Monday, March 13, 2017
An Indefensible Silence On Domestic Abuse In The Undocumented Community
Recently in an El Paso, Texas courthouse, Irvin Gonzalez was waiting for a hearing on her request for a protective order. A 31-year-old transgender woman, Gonzalez was nervous about seeing her abusive ex-boyfriend.
A caseworker from a women’s shelter, who had driven her to the courthouse, told her that he might not show up and that if he did, he wouldn’t be allowed near her. “I felt very safe and protected in the court,” she told The New Yorker magazine.
But then there was a commotion. Six agents from the Immigrations and Customs Enforcement (ICE), likely acting on a tip from her ex-boyfriend, had come for her. There was no warrant or her arrest; she isn’t one of President Trump’s “bad hombres.” She is an undocumented immigrant who sought protection from a man who had brutally beaten her several times.
“This is really unprecedented,” El Paso County Attorney Jo Anne Bernal told The Washington Post. Never before in her 23-year career had ICE agents shown up at a protective order hearing.
The mantra of the modern movement to end domestic violence is: You are not alone. Gonzalez’s arrest sends a different message: face further abuse or get deported. This is cruel and untenable choice. It’s also dangerous; already, far too few undocumented victims seek protection.
This is cruel and untenable choice. It’s also dangerous; already, far too few undocumented victims seek protection.
The full effects of President Trump’s crackdown on refugees, Muslim travelers, and undocumented immigrants aren’t yet clear. But one thing is certain: like many assaults on human rights and human dignity, it will disproportionately harm women. This month we recognize and celebrate the contribution women have made to our country.
Let’s mark Women’s History Month by reminding our political leaders that immigration and refugee protection are women’s issues.
As part of their effort to depict refugees as a threat to Americans, President Trump and other politicians have claimed that most of those fleeing Syria are young males. In fact, half of Syrian refugees — like all refugees worldwide — are women, and unlike men, they’re often forced to flee because of gender-based persecution such as rape, honor killing, forced marriage, and genital mutilation. And when they flee, they’re also vulnerable to sexual assault and sexual harassment from border security officials and detention center guards.
The President’s effort to shut out Muslims has attracted the bulk of attention. Overlooked are his moves that will further restrict the rights of refugees who cross the country’s southern border. A 2015 report by the United Nations High Commissioner for Refugees (UNHCR) found that women face a “startling” degree of violence in Guatemala, El Salvador, Honduras and Mexico. Rape, assault, extortion, and threats by armed criminal groups are prevalent.
Yet many women — after taking the courageous step to defy their persecutors and seek asylum in the United States — have received neither the protection they need nor the humane treatment they deserve. The Obama Administration locked up thousands of women refugees from Central America, along with their young children, in jail-like detention centers. So-called “family detention” inhibits the effort of persecuted women to receive asylum and compounds their trauma. On several occasions, refugee women in detention facilities have gone on hunger strikes to protest inhumane conditions, including sexual assault by guards.

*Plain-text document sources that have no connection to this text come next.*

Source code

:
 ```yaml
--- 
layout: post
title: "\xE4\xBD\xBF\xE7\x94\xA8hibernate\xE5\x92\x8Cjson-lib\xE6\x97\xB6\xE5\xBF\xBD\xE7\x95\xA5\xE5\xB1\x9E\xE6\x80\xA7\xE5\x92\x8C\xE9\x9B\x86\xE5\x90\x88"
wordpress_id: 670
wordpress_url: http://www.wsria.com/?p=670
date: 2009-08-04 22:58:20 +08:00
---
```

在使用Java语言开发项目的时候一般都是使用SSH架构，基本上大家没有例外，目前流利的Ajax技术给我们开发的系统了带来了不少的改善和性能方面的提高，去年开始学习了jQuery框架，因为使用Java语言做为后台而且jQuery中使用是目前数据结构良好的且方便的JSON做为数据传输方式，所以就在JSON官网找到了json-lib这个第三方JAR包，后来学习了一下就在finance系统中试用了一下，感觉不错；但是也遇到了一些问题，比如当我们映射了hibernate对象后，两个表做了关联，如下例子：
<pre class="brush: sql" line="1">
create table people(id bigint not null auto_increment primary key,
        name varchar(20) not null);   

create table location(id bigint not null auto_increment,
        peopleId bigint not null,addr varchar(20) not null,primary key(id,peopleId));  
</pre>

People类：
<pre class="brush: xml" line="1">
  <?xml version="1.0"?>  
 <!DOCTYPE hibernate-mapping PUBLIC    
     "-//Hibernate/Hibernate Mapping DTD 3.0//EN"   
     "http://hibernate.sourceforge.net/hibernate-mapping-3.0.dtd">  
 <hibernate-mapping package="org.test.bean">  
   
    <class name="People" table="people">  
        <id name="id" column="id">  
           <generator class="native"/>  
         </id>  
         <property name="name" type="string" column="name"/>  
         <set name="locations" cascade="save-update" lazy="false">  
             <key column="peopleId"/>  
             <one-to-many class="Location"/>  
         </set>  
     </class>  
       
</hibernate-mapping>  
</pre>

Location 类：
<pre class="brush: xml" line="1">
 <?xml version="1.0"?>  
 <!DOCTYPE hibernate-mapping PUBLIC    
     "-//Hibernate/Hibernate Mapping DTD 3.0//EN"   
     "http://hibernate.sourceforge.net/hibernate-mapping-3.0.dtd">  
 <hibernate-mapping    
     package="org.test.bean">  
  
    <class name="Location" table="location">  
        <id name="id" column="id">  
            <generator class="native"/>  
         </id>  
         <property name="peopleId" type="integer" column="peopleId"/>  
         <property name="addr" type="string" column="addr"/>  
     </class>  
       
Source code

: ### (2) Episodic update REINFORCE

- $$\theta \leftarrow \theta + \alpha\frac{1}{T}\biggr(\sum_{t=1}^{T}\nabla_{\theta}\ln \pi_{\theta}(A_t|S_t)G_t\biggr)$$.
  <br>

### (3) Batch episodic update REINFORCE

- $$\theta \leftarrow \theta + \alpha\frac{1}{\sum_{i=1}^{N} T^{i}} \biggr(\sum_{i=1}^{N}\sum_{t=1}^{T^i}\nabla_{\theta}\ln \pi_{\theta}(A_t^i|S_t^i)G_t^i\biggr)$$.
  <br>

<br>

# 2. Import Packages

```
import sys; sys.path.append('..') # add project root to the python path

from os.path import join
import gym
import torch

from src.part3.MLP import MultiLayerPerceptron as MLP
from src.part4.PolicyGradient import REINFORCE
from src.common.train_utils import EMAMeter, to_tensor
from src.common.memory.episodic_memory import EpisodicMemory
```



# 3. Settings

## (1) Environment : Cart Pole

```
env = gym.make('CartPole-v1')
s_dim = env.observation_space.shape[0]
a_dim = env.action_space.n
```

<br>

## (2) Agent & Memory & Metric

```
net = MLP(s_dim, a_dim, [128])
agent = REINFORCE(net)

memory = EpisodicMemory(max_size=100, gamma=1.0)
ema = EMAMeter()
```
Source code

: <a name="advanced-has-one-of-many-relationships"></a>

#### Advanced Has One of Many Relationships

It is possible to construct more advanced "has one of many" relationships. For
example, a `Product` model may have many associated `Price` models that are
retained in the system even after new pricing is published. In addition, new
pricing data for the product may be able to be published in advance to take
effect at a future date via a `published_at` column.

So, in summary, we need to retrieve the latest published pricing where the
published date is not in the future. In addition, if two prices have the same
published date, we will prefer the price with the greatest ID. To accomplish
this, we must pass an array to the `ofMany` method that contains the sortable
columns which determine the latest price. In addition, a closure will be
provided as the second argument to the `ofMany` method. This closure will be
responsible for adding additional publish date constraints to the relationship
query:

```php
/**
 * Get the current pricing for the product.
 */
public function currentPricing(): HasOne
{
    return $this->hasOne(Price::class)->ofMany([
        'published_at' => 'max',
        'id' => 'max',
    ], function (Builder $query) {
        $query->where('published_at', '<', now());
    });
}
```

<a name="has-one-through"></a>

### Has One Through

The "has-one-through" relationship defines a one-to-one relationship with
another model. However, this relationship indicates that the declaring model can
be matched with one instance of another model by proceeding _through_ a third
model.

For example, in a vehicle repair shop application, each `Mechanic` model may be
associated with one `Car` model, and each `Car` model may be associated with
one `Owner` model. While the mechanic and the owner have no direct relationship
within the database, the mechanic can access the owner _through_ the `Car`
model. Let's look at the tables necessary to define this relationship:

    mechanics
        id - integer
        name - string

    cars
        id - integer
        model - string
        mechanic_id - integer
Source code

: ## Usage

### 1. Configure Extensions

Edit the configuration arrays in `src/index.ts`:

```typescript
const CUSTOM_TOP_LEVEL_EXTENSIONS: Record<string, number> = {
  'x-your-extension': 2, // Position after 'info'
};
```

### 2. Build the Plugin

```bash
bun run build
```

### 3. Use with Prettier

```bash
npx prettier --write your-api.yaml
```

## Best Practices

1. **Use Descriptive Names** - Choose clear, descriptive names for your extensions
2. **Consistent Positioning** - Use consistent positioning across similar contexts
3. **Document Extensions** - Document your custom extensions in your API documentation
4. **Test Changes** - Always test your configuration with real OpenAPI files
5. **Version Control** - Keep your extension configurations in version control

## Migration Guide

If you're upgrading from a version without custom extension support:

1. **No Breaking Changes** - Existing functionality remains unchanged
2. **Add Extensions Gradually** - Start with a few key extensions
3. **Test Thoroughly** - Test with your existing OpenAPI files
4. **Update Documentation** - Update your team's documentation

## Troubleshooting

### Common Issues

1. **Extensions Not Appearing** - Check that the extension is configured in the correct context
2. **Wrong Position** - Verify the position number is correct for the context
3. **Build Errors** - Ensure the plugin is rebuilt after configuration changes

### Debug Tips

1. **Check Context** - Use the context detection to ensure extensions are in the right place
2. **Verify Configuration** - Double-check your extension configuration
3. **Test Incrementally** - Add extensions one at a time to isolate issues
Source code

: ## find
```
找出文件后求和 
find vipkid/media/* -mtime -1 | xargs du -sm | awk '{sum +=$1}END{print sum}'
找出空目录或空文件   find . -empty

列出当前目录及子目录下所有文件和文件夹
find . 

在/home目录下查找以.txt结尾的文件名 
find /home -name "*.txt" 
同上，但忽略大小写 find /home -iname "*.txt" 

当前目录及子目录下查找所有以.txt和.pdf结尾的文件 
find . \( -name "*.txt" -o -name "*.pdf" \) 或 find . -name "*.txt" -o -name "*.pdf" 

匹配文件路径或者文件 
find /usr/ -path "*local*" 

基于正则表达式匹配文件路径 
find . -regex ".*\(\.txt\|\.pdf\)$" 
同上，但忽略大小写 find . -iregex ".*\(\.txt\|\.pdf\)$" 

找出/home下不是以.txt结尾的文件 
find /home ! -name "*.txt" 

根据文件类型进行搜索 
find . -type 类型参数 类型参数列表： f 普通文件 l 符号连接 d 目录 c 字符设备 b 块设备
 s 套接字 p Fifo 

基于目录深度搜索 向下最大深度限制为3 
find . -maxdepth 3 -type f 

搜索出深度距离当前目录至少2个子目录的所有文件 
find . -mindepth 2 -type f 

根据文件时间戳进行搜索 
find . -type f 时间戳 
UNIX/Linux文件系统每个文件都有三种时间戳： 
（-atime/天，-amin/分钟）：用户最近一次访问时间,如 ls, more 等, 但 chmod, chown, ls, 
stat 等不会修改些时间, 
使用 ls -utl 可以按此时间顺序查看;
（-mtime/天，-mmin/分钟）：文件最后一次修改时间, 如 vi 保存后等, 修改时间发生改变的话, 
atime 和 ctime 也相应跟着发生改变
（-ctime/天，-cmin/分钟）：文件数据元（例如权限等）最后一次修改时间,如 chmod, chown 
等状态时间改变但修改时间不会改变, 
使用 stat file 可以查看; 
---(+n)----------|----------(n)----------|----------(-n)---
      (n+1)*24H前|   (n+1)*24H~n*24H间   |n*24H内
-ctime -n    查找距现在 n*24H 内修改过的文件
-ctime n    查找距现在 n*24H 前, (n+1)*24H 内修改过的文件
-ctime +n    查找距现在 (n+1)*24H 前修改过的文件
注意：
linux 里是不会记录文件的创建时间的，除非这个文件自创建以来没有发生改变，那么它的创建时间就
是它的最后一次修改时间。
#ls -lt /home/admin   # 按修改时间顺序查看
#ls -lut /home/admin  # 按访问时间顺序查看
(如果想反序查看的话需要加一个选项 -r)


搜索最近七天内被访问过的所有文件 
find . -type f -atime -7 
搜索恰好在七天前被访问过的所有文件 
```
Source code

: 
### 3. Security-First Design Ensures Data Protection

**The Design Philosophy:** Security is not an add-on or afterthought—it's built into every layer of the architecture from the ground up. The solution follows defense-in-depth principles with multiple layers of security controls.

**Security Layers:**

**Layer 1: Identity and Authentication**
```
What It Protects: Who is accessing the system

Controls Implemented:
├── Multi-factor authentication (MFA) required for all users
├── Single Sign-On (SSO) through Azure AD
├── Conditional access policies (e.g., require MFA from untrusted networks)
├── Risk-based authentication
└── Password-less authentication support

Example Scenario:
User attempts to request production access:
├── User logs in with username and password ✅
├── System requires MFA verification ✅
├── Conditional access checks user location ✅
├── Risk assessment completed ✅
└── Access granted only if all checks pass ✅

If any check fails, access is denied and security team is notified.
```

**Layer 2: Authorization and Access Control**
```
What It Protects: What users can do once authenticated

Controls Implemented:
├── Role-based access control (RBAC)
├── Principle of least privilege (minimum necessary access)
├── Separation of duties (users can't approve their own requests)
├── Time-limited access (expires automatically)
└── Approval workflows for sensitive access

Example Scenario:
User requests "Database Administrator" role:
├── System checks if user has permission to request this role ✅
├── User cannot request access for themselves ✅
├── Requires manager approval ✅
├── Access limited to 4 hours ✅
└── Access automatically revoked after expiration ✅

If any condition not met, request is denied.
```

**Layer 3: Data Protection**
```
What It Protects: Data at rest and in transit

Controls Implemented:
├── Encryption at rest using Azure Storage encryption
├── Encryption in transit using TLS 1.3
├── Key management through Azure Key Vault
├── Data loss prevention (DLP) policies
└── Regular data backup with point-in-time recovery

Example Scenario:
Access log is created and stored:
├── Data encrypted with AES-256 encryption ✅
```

President Trump’s executive order on border security will lead to a massive increase in detention of refugees and build on the already-high barriers to asylum. Along with the travel ban and the roundup of undocumented immigrants, this order poses a grave threat to the rights and wellbeing of women.
This order poses a grave threat to the rights and wellbeing of women.
In his speech to Congress, the President indicated a willingness to compromise on deportation. One would hope that we could all agree that abused women like Irvin Gonzalez should not be deported as a cost for seeking protection. After all, unprosecuted domestic abuse is an insidious cancer that kills not only women but also children, of immigrants and citizens alike. As it happens, domestic abuse is ALS the most reliable predictor of all other violence; especially what might be called Supremacy Crimes that have no motive other than proving superiority.
But sufficient pushback against the President’s anti-immigrant agenda won’t happen without intensified activism and advocacy from both women and men.
Let us mark Women’s History Month by letting our political leaders know that we refuse to accept policies that treat the lives of women as disposable because they weren’t born in the United States. We refuse the lie that undocumented immigrants commit more crimes per capita than U.S. citizens. In fact, the truth is the other way around.
When women request protection from violence — in an American courtroom or at an American border — the U.S. government should live up to its ideals and provide it.